CloudBees incident

CloudBees Rollout service incident

Notice Resolved View vendor source →

CloudBees experienced a notice incident on July 15, 2020, lasting 12h 28m. The incident has been resolved; the full update timeline is below.

Started
Jul 15, 2020, 01:11 PM UTC
Resolved
Jul 16, 2020, 01:39 AM UTC
Duration
12h 28m
Detected by Pingoru
Jul 15, 2020, 01:11 PM UTC

Update timeline

  1. identified Jul 15, 2020, 11:41 AM UTC

    There is an outage with a 3rd party service. We're contacting them to see what's the situation.

  2. identified Jul 15, 2020, 12:38 PM UTC

    We have confirmed the database issue with our service provider and they are working to restore service. Service impact is that experiments can’t be updated, but existing flags are unaffected.

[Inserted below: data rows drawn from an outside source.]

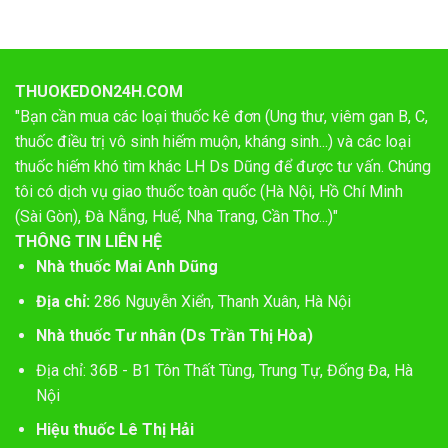
THUOKEDON24H.COM
"Bạn cần mua các loại thuốc kê đơn (Ung thư, viêm gan B, C,
thuốc điều trị vô sinh hiếm muộn, kháng sinh...) và các loại
thuốc hiếm khó tìm khác LH Ds Dũng để được tư vấn. Chúng
tôi có dịch vụ giao thuốc toàn quốc (Hà Nội, Hồ Chí Minh
(Sài Gòn), Đà Nẵng, Huế, Nha Trang, Cần Thơ...)"
THÔNG TIN LIÊN HỆ
Nhà thuốc Mai Anh Dũng
Địa chỉ:
286 Nguyễn Xiển, Thanh Xuân, Hà Nội
Nhà thuốc Tư nhân (Ds Trần Thị Hòa)
Địa chỉ: 36B - B1 Tôn Thất Tùng, Trung Tự, Đống Đa, Hà
Nội
Hiệu thuốc Lê Thị Hải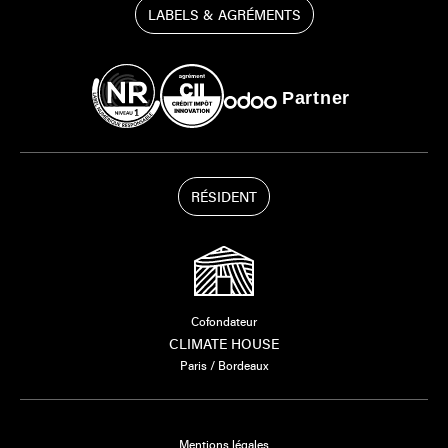
LABELS & AGRÉMENTS
Partner
RÉSIDENT
Cofondateur
CLIMATE HOUSE
Paris / Bordeaux
Mentions légales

  3. identified Jul 15, 2020, 01:11 PM UTC

    Our service provider has updated us about the situation and the rough estimate for recovery is 2 to 3 hours.

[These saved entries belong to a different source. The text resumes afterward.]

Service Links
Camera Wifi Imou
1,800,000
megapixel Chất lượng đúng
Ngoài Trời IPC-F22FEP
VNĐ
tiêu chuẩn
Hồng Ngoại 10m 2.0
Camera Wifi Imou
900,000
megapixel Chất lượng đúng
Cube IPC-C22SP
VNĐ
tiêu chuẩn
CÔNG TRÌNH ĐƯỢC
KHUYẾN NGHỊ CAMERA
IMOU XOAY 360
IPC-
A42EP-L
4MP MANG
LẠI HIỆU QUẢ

  4. identified Jul 15, 2020, 02:08 PM UTC

    Our service provider announced is going to take longer to recover the system. The current rough estimate for recovery is from 5 to 9 hours.

  5. identified Jul 15, 2020, 04:02 PM UTC

    Monitoring https://status.compose.com/ for further updates

  6. identified Jul 15, 2020, 09:07 PM UTC

    We've recieved this message from our service provider: “At this point we are cautiously optimistic. Our engineers are close to having virtual networking up across all hosts in the cluster. So far so good. Once stable we will start bringing capsules back up.” More updates to follow.

  7. identified Jul 15, 2020, 10:42 PM UTC

    IBM Compose update - "Virtual networking is up across all hosts in the cluster and the situation appears to be stable. We are slowly starting data/member capsules. Once those are up, we will start portals which will restore customer access" In parallel - CloudBees engineering teams are now working to restore the database service to our own infrastructure - with a view to failing over if Compose is not able to restore access in a timely manner.

  8. identified Jul 16, 2020, 12:05 AM UTC

    Our Engineering Team has been successfully restored the database but still not 100% operational. More updates to follow.

  9. monitoring Jul 16, 2020, 12:40 AM UTC

    Apart from Impression analytics - which is currently not working - the service is back to operational. We're monitoring the situation.

  10. monitoring Jul 16, 2020, 01:18 AM UTC

    The Rollout core service (API/login/web) outage has been resolved and these services are now fully operational. However, Impression Analytics are not currently available, the engineering team are working to resolve this issue. We will continue to provide service updates on the status of Impression Analytics until the issue is resolved.

  11. resolved Jul 16, 2020, 01:39 AM UTC

    All CloudBees Rollout (Feature Flags) services are now fully operational. We have not identified any data-loss or security impact from this outage. An outage post-mortem and corrective actions will be performed in due course. Thank you for your patience.